» **Try it**
Let your answer be the line containing "1199 282 445.37" and every line below it to the end of the records, copied exactly.
[Data to use — start]
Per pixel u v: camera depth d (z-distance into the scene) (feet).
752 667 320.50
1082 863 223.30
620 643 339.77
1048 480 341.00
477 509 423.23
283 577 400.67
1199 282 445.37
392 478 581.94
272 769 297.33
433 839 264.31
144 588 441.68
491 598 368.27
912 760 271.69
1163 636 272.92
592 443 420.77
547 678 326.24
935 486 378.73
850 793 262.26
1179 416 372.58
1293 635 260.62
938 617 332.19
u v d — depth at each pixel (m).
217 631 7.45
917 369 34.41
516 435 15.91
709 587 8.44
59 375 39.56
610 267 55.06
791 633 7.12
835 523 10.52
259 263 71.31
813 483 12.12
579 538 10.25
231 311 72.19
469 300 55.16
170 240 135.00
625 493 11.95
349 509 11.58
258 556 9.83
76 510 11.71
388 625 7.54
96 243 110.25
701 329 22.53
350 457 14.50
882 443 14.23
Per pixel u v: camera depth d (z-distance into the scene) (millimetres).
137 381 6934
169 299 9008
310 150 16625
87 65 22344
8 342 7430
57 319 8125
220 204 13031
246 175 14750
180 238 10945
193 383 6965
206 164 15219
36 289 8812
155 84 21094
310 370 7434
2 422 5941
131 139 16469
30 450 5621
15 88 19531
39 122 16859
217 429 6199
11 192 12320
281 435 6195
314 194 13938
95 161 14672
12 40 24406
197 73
[Data to use — finish]
» **Completed task**
1199 282 445.37
392 478 581.94
272 769 297.33
433 839 264.31
144 588 441.68
491 598 368.27
912 760 271.69
1163 636 272.92
592 443 420.77
547 678 326.24
935 486 378.73
850 793 262.26
1179 416 372.58
1293 635 260.62
938 617 332.19
u v d — depth at each pixel (m).
217 631 7.45
917 369 34.41
516 435 15.91
709 587 8.44
59 375 39.56
610 267 55.06
791 633 7.12
835 523 10.52
259 263 71.31
813 483 12.12
579 538 10.25
231 311 72.19
469 300 55.16
170 240 135.00
625 493 11.95
349 509 11.58
258 556 9.83
76 510 11.71
388 625 7.54
96 243 110.25
701 329 22.53
350 457 14.50
882 443 14.23
Per pixel u v: camera depth d (z-distance into the scene) (millimetres).
137 381 6934
169 299 9008
310 150 16625
87 65 22344
8 342 7430
57 319 8125
220 204 13031
246 175 14750
180 238 10945
193 383 6965
206 164 15219
36 289 8812
155 84 21094
310 370 7434
2 422 5941
131 139 16469
30 450 5621
15 88 19531
39 122 16859
217 429 6199
11 192 12320
281 435 6195
314 194 13938
95 161 14672
12 40 24406
197 73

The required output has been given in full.